[Rendered images with source text]
------------------------------------------------------------------------

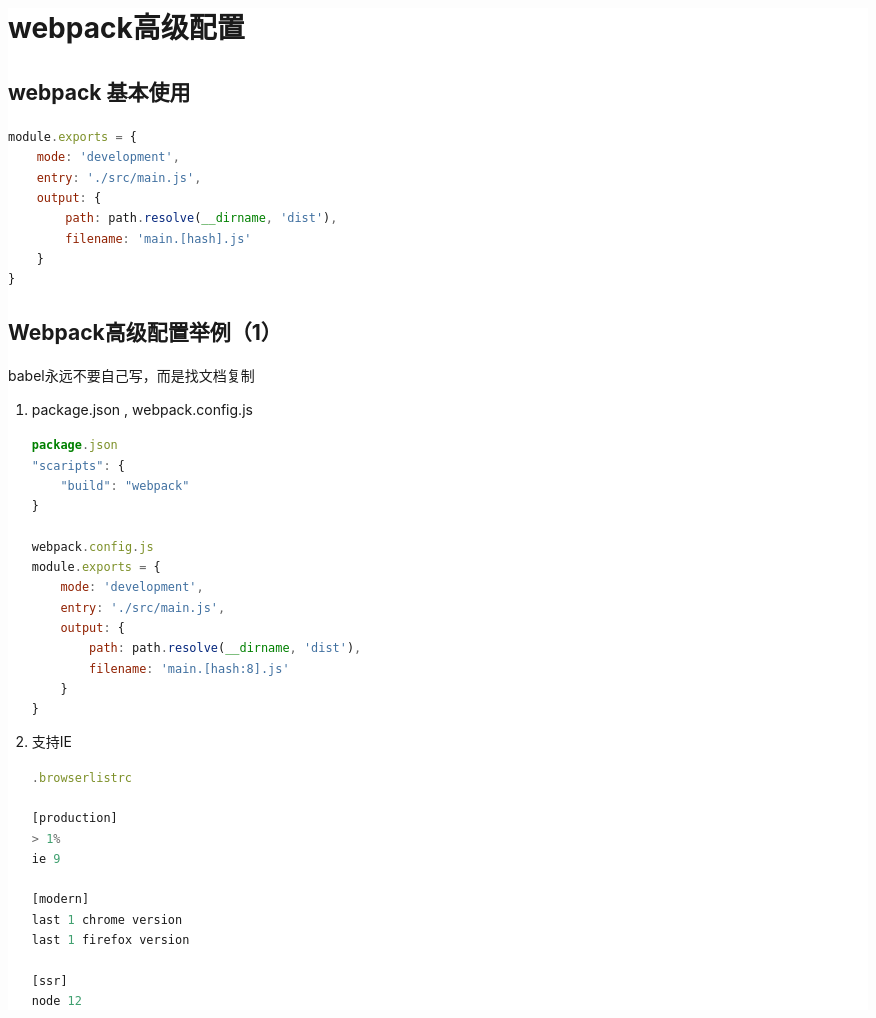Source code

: # webpack高级配置

## webpack 基本使用

```js
module.exports = {
    mode: 'development',
    entry: './src/main.js',
    output: {
        path: path.resolve(__dirname, 'dist'),
        filename: 'main.[hash].js'
    }
}
```

## Webpack高级配置举例（1）

babel永远不要自己写，而是找文档复制

1. package.json , webpack.config.js

   ```js
   package.json 
   "scaripts": {
       "build": "webpack"
   }
   
   webpack.config.js
   module.exports = {
       mode: 'development',
       entry: './src/main.js',
       output: {
           path: path.resolve(__dirname, 'dist'),
           filename: 'main.[hash:8].js'
       }
   }
   ```

2. 支持IE

   ```js
   .browserlistrc
   
   [production]
   > 1%
   ie 9
   
   [modern]
   last 1 chrome version
   last 1 firefox version
   
   [ssr]
   node 12
   ```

------------------------------------------------------------------------

__ACTION ITEM__: Set down the records above exactly as written, beginning with the first line and ending with the line that contains "## Webpack高级配置举例（1）", and do not include pictures.

__SOLUTION TO THIS EXERCISE__:
Source code

: # webpack高级配置

## webpack 基本使用

```js
module.exports = {
    mode: 'development',
    entry: './src/main.js',
    output: {
        path: path.resolve(__dirname, 'dist'),
        filename: 'main.[hash].js'
    }
}
```

## Webpack高级配置举例（1）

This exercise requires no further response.